Mann-Whitney U test or Kruskal Wallis test for comparing median of two groups? I know that Kruskal Wallis test can be used to compare median of two or more groups (e.g. see this link: https://www.statisticshowto.datasciencecentral.com/kruskal-wallis/ ), and that Mann-Whitney U test can be used for two groups. 
My question is: Can we use Kruskal Wallis all the time? It can do what Mann-Whitney U test does (when comparing two groups). If the answer is yes, then why don't we just discard Mann-Whitney U test, i.e. why does Mann-Whitney U test exist?
 A: *

*With two samples a Kruskal-Wallis is equivalent to a Wilcoxon-Mann-Whitney but without the direction information; so you lose the ability to do a one-sided test.

*Some implementations use the exact distribution for small samples with the Wilcoxon-Mann-Whitney but not for the Kruskal-Wallis (yielding not-so-accurate p-values with small samples). R is one example; if both sample sizes are below 50 (and there are no ties) it uses the exact null distribution Wilcoxon-Mann-Whitney, but it uses the chi-squared approximation for the Kruskal-Wallis, sometimes leading to rejection when you should not reject (as in the example below) or failure to reject when you should.
wilcox.test(a,b)

        Wilcoxon rank sum test

data:  a and b
W = 90, p-value = 0.05032
alternative hypothesis: true location shift is not equal to 0


kruskal.test(values~ind,stack(list(a=a,b=b)))

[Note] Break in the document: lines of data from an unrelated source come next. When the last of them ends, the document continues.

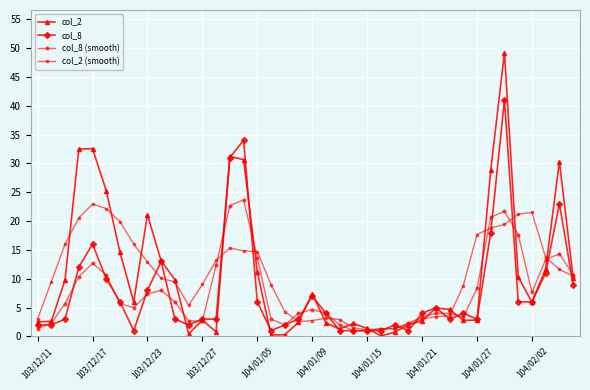

What is the greatest value displayed?

49.2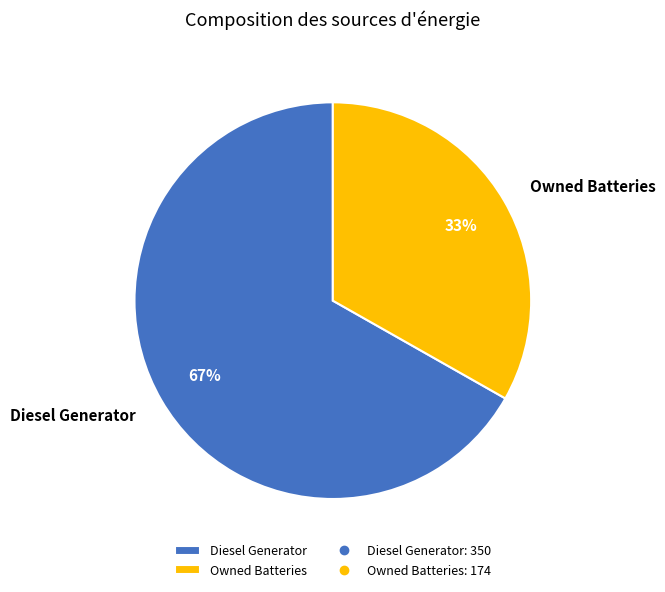

Which category has the smallest portion of the pie?

Owned Batteries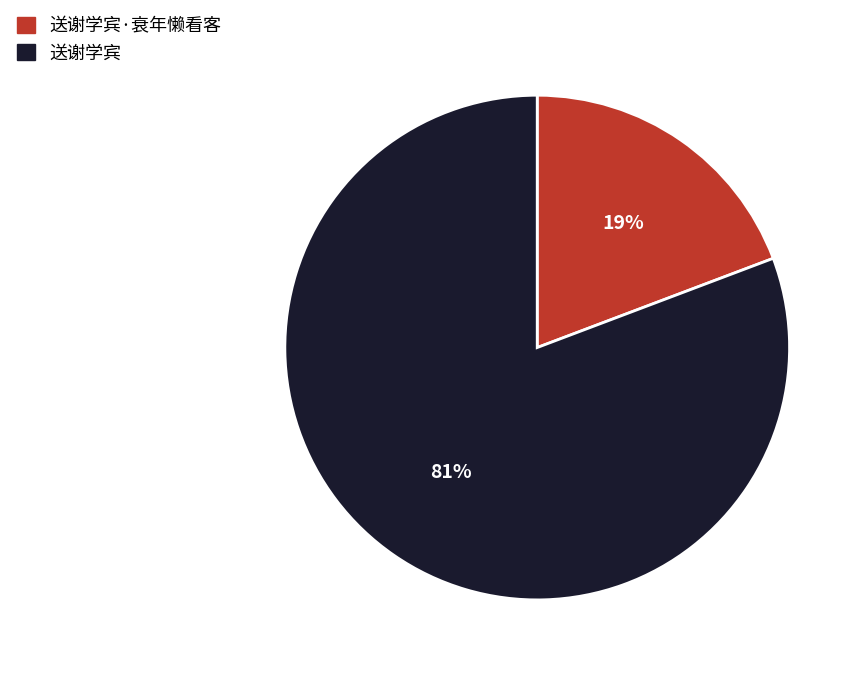

To the nearest percent, what is the average slice percentage?

50%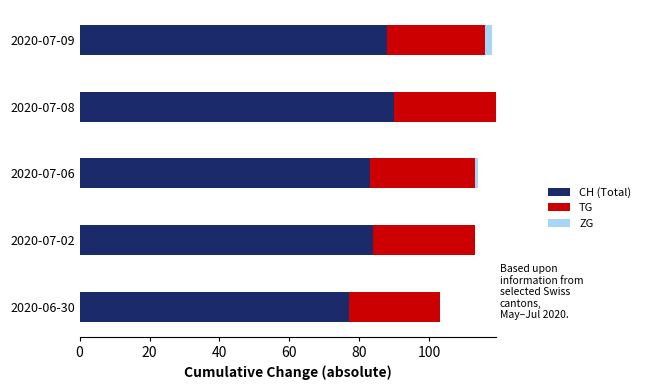

The value of CH (Total) at 2020-07-02 is 84. True or false?

True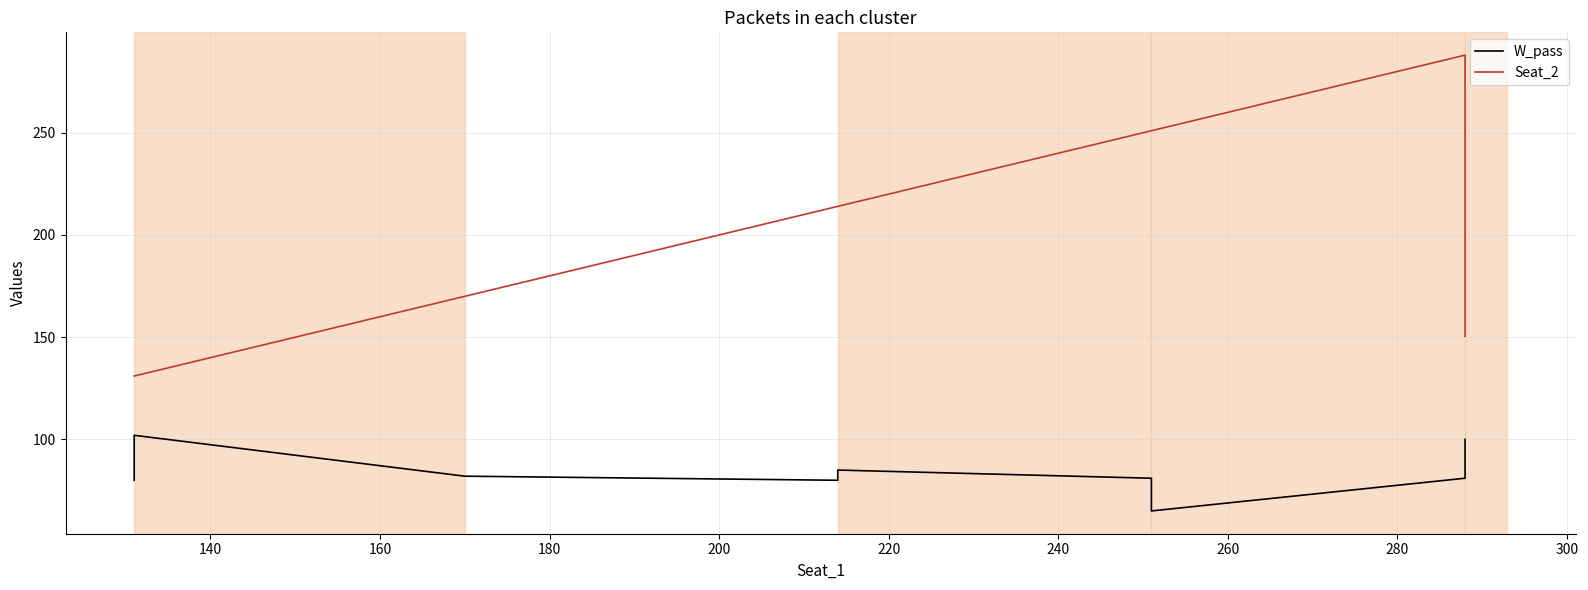

Reading right to left, extract all data points from this chart.

W_pass: 100.0	81.0	65.0	81.0	85.0	80.0	82.0	102.0	80.0
Seat_2: 150.5	288.0	251.0	251.0	214.0	214.0	170.0	131.0	131.0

        Kruskal-Wallis rank sum test

data:  values by ind
Kruskal-Wallis chi-squared = 3.913, df = 1, p-value = 0.04791


*Even at larger samples the results may differ if the Wilcoxon-Mann-Whitney implements a continuity correction (as in R) but the Kruskal-Wallis does not I don't recall offhand seeing any packages that implement a continuity correction with the Kruskal-Wallis (nor is it quite clear how to do this for more than 2 groups nor that it would be a good idea to do so). This is less important, since they're both approximations - neither is the 'correct' answer - but it's still a potential difference in their decisions in cases where the p-value is near the significance level.